My theoretical work has produced emergent qualitative results, and I'm developing simulation software to generate quantitative proof and reconcilable statistics.
To test small-scale mechanics, I create scenarios with a small set of entities, and stop within a small number of events on the timeline. I verify timeline events within expected limits, in logs or visualisations in a web browser.
These randomize the vacuum, or some other preconditions, and run the simulation many times, to produce a data set of equivalent events, and a map of variant properties. Examples might include: Compton radius of a particle, field statistics, and functions for covariance of properties.
Where datasets are compared with criteria, I can describe more advanced phenomena. Examples include: probability of decoherence, confidence of escaping a black hole, matter/anti-matter polarization, and decay distributions.
With appropriate navigation controls, present the simulation state as an animated diagram that demonstrates phenomena, with emphasis on items of interest.
Real-world applications need high numerical precision to represent phase values of less than 10^-30 of Planck length, on the scale of classical distances. I expect to use a library like BigNum for this, at the expense of performance and inconvenient implementation.
To reconcile with standard physics, I'd generate statistical results with sufficient confidence. This needs statistical methods I've not developed, and also computing power and optimisations. I expet the first results will be qualitative and illustrative, followed by low-precision statistical results that I hope will converge on the desired outcome.

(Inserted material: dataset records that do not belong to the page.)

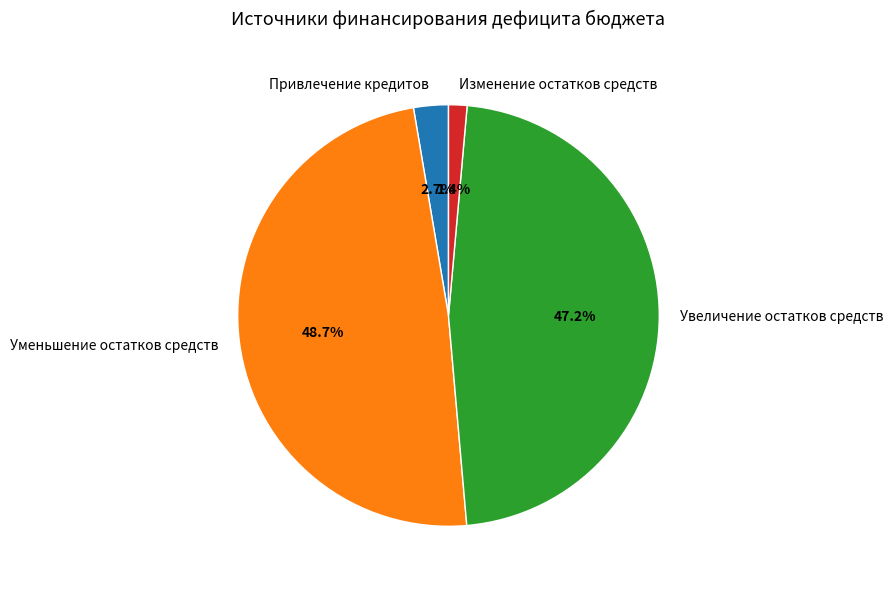

What portion of the pie excludes Увеличение остатков средств?

52.8%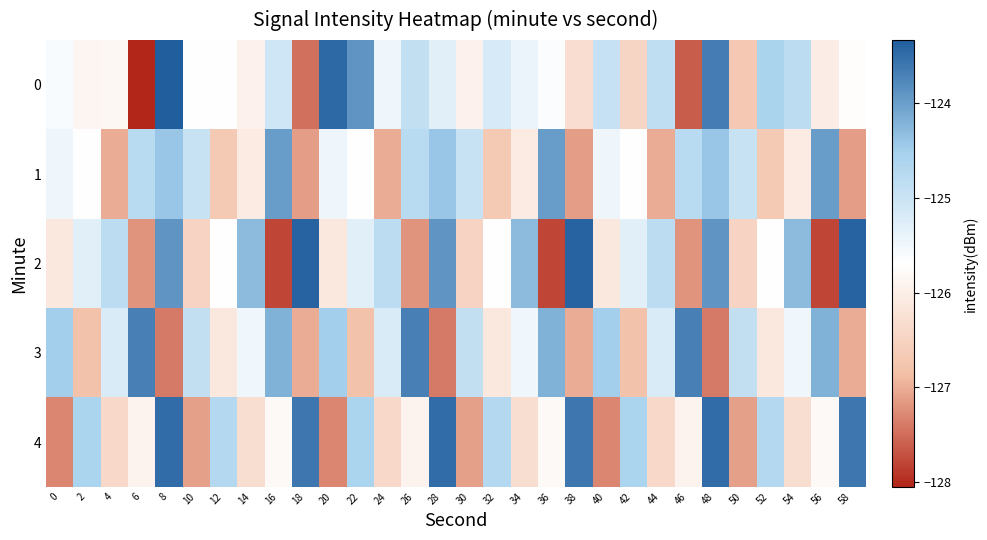

What is the spread (max minus min) of values at 20?

3.8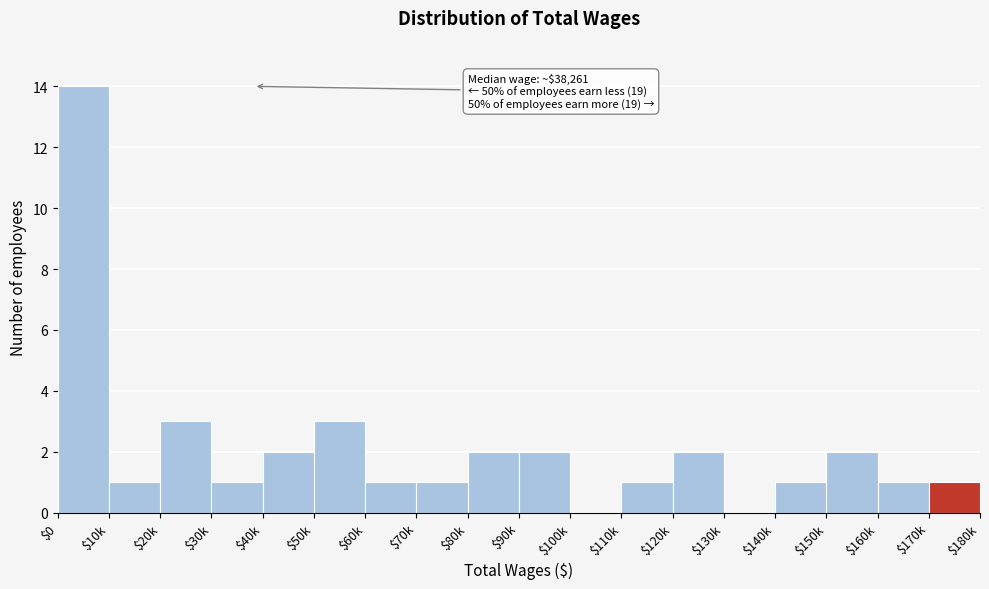

Which label corresponds to the largest value in the chart?

$0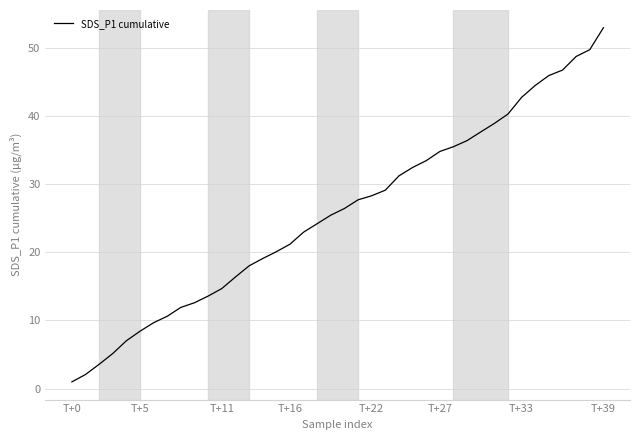

What is the difference between the maximum and minimum values?

52.0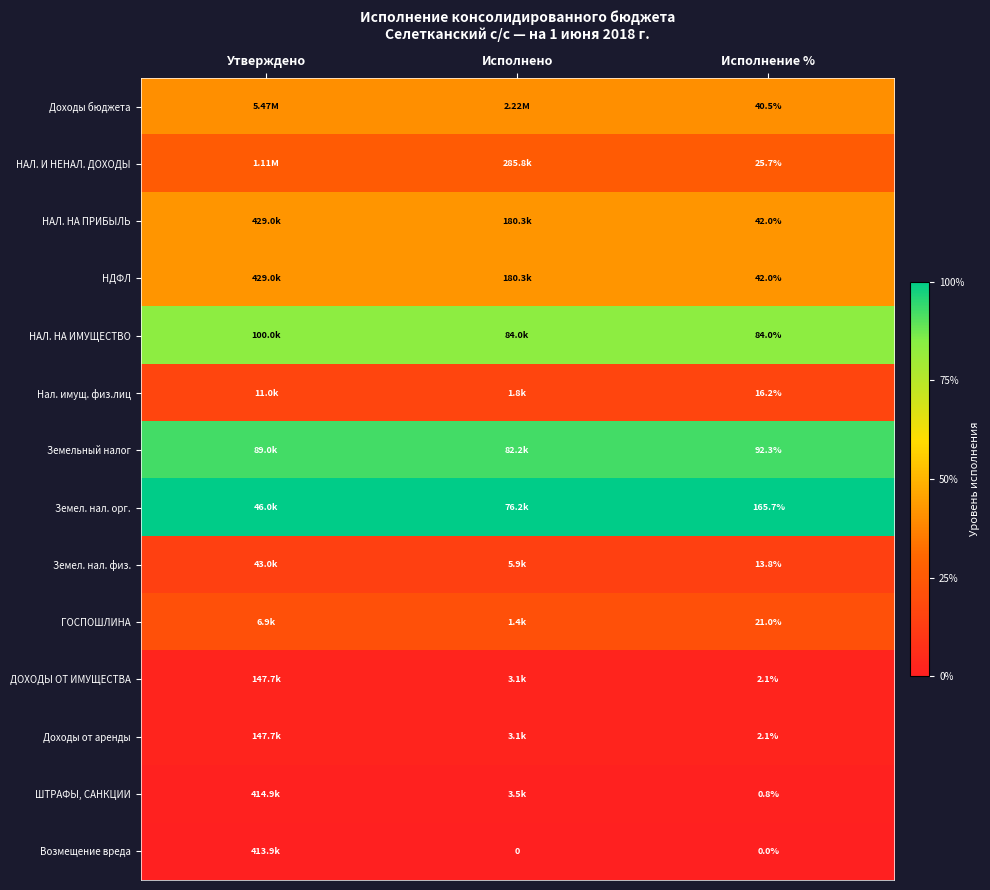

Which category has the highest value across all series?

Утверждено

The simulation will be sub-optimal at macro scale, and is best suited to high energy scenarios. Because an environmental vacuum contains many overlapping spheres, a large space of low-energy entities presents combinatorial challenges that are not easily optimised solely by space-partitioning. Phase and mass partitioning might help to discard irrelevant combinations of entities.
The simulation has free parameters for example masses of entities. In the reconciled simulation, while I expect fewer free parameters than standard models, I want to replace them with values derived from geometric expressions.